> [Dataset rows]
::::::

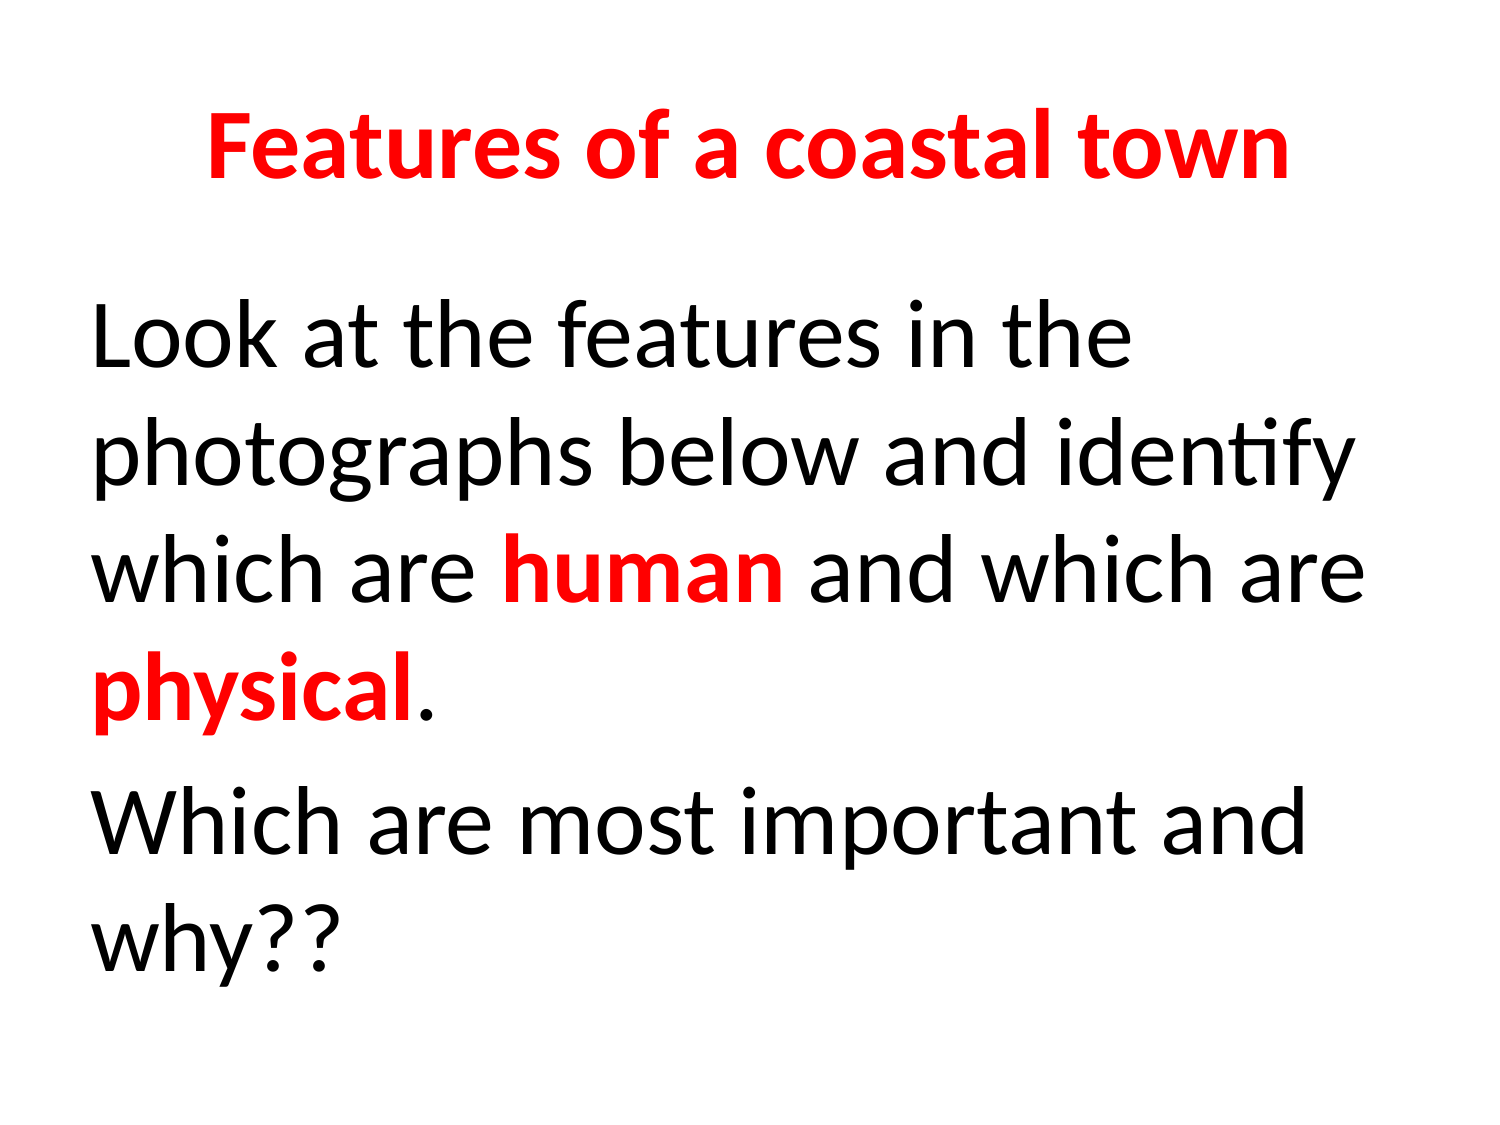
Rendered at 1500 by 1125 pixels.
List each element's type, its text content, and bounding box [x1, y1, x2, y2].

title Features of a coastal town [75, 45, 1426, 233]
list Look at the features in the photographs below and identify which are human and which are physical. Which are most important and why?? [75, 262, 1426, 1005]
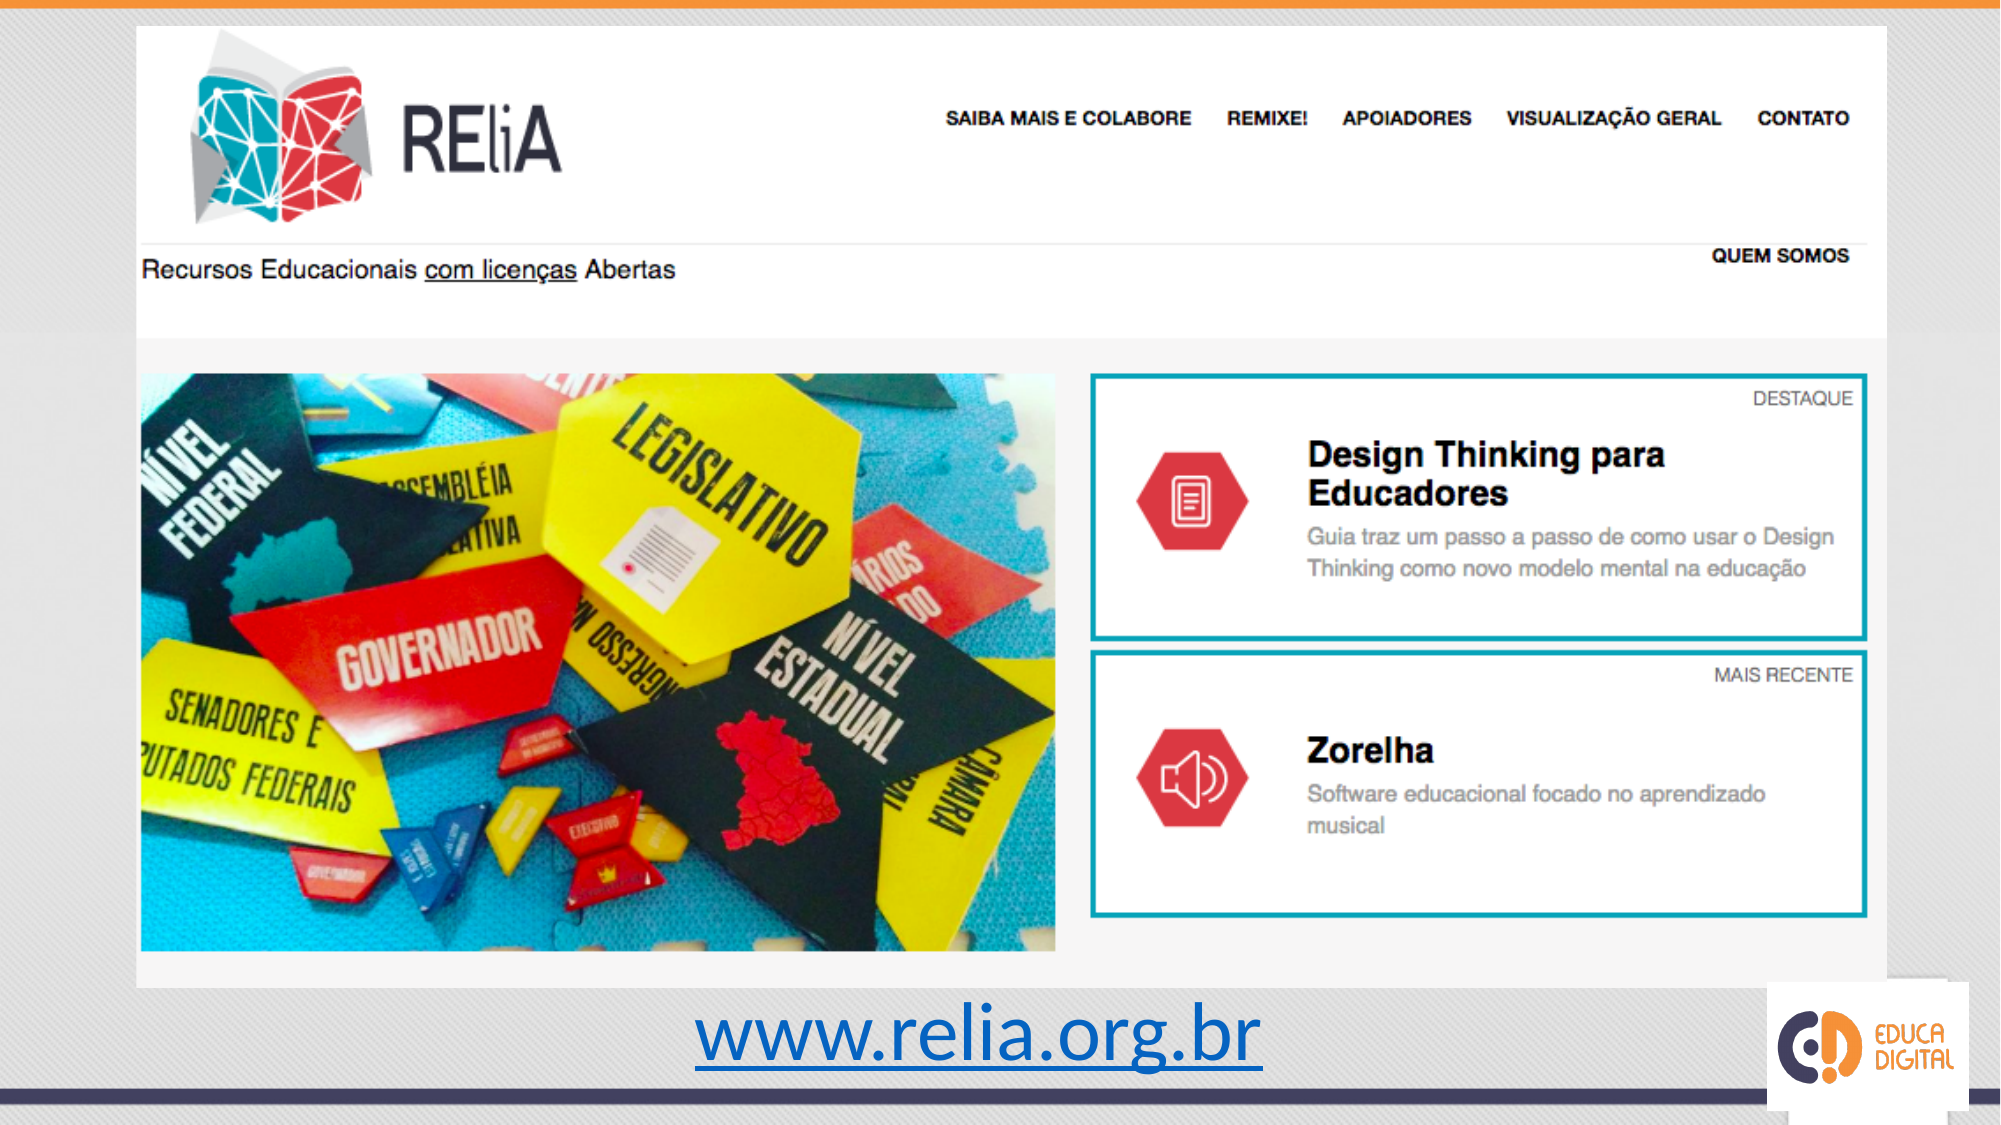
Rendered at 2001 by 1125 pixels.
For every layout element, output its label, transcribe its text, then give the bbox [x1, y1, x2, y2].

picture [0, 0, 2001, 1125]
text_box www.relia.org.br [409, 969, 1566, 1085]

::::::

> [DIRECTIONS FOR THIS TASK]
Copy out everything from the start of the entries above down to the line containing "list Look at", including that line, and leave out any pictures.

> [SOLUTION TO THIS EXERCISE]
Rendered at 1500 by 1125 pixels.
List each element's type, its text content, and bounding box [x1, y1, x2, y2].

title Features of a coastal town [75, 45, 1426, 233]
list Look at the features in the photographs below and identify which are human and which are physical. Which are most important and why?? [75, 262, 1426, 1005]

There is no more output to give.